This charming bushy shrub that favours slightly damp conditions usually under trees for shade in hot Mediterranean climates, has pinkish purple flowers with red or pink markings on the upper petals. The leaves are balsam scented, sticky and finely divided which is very similar to its cultivated form Pelargonium filicifolium, a cultivar where the leaves are more delicately finely divided and look very much like a fern in appearance. The flowers can also be quite unique to which the upper petals are split and look as if they are four petals, with reddish markings. Although it is believed that this form doesn’t flower so well as the P. denticulatum.
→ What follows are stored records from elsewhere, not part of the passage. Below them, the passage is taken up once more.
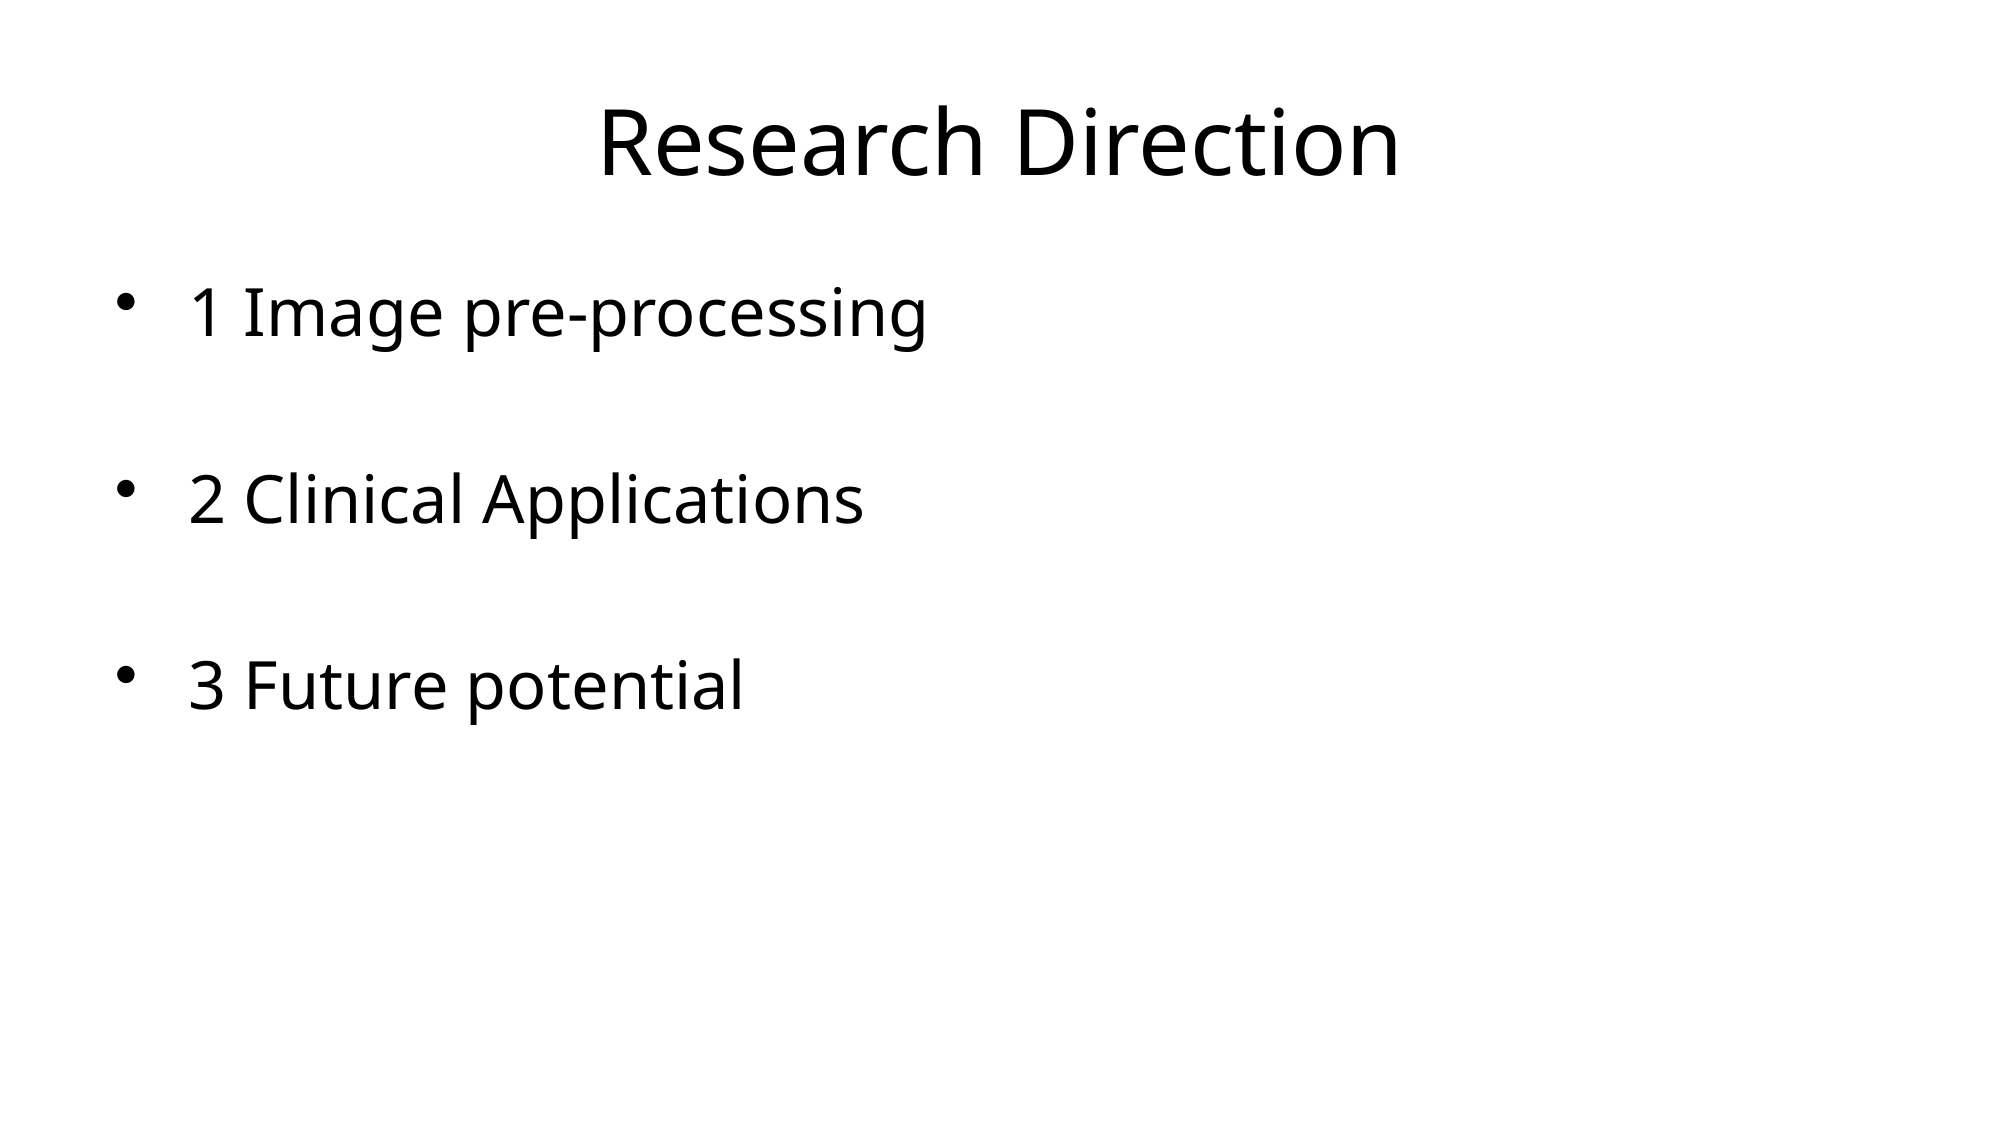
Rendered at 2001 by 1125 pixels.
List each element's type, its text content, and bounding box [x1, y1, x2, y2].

title Research Direction [99, 44, 1901, 233]
list 1 Image pre-processing 2 Clinical Applications 3 Future potential [99, 262, 1901, 803]
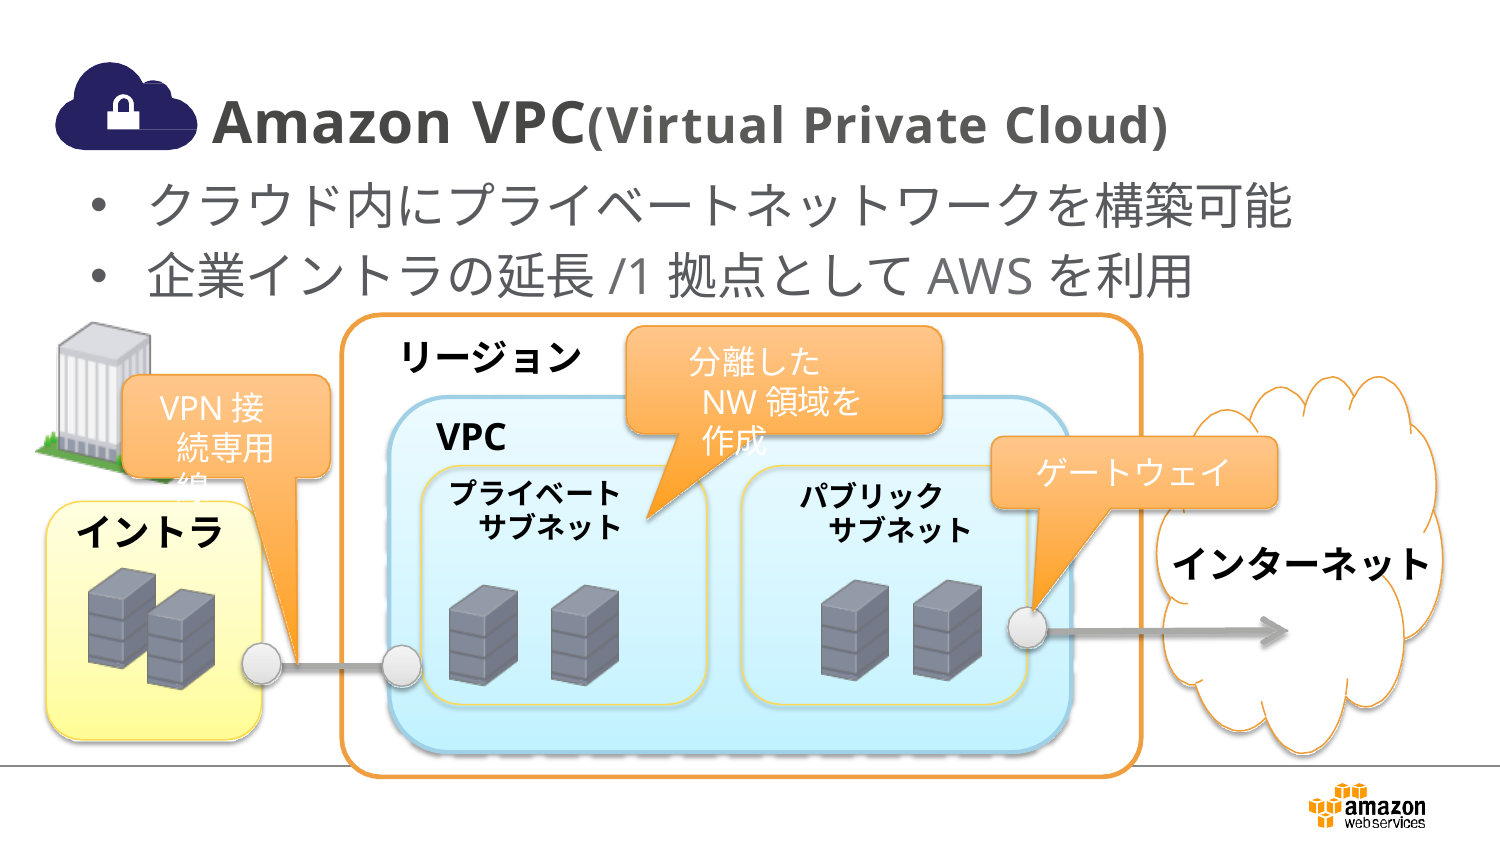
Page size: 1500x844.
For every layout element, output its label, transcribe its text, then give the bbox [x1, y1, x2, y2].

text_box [55, 61, 198, 151]
text_box クラウド内にプライベートネットワークを構築可能 企業イントラの延長/1拠点としてAWSを利用 [87, 162, 1299, 305]
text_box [339, 312, 1144, 320]
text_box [617, 321, 1321, 667]
title Amazon VPC(Virtual Private Cloud) [210, 83, 1203, 162]
picture [1309, 783, 1425, 828]
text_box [1147, 371, 1452, 766]
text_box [339, 676, 1144, 780]
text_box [113, 369, 340, 677]
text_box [982, 431, 1287, 624]
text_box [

Pelargonium radens also shows some similarities to pelargonium denticualtum, especially its leaf form, which has rose/lemon scented greyish green finely divided triangular leaves, but not quite as fine as P. denticulatum.
P. radens also has a somewhat softer texture, than p. denticulatum which tends to be more sticky. It also doesn’t have a bushy growth and prefers to trail though succulents and under taller plants.
P. Radens was originally called P. radula, but after much disarray of plant names during the late 1700s it was changed to P. denticulatum by Moore in the mid 1900s.
In modern times P. Radula is a hybrid derived from P. graveolens. This plant has deeply divided leaves with ragged edges and a rose/lemon scent. The flowers are small, light purple in colour with dark reddish purple on the upper petals.